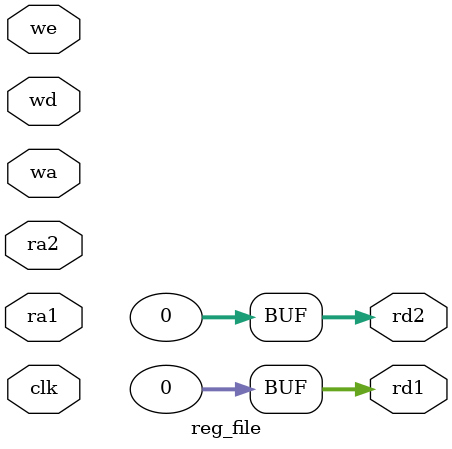
<source format=v>
module reg_file (
    input clk,
    input we,
    input [4:0] ra1, ra2, wa,
    input [31:0] wd,
    output [31:0] rd1, rd2
);
    reg [31:0] registers [0:31];
    assign rd1 = 32'd0;
    assign rd2 = 32'd0;
endmodule

</source>
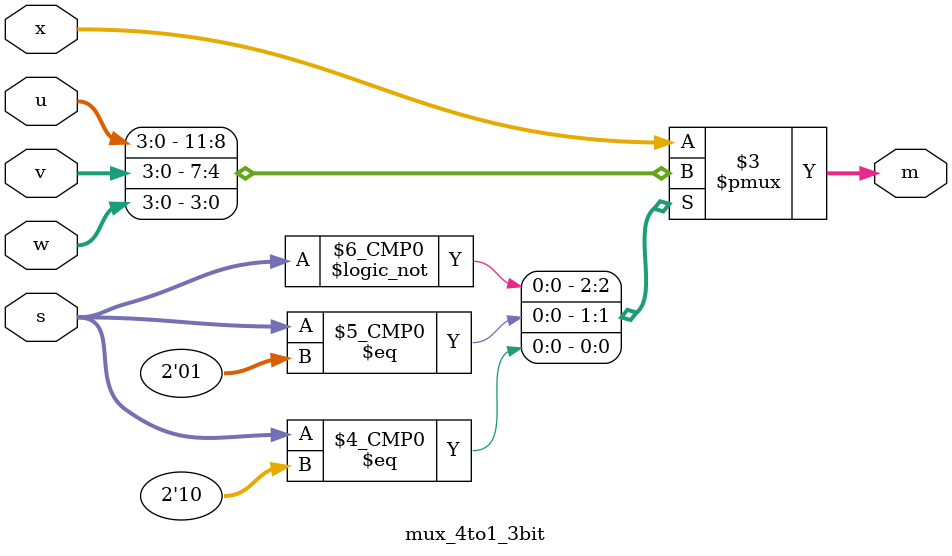
<source format=v>
module mux_4to1_3bit (m,s,u,v,w,x);
input[3:0] u,v,w,x;
input[1:0] s;
output reg[3:0] m;

always @(s or u or v or w or x)
begin
    case(s)
        2'b00: m=u;
        2'b01: m=v;
        2'b10: m=w;
        default: m=x;
    endcase
end
endmodule
</source>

----

To do: Print the listing again exactly, please. Keep the pictures out of it.

Output:
<source format=v>
module reg_file (
    input clk,
    input we,
    input [4:0] ra1, ra2, wa,
    input [31:0] wd,
    output [31:0] rd1, rd2
);
    reg [31:0] registers [0:31];
    assign rd1 = 32'd0;
    assign rd2 = 32'd0;
endmodule

</source>
<source format=v>
module mux_4to1_3bit (m,s,u,v,w,x);
input[3:0] u,v,w,x;
input[1:0] s;
output reg[3:0] m;

always @(s or u or v or w or x)
begin
    case(s)
        2'b00: m=u;
        2'b01: m=v;
        2'b10: m=w;
        default: m=x;
    endcase
end
endmodule
</source>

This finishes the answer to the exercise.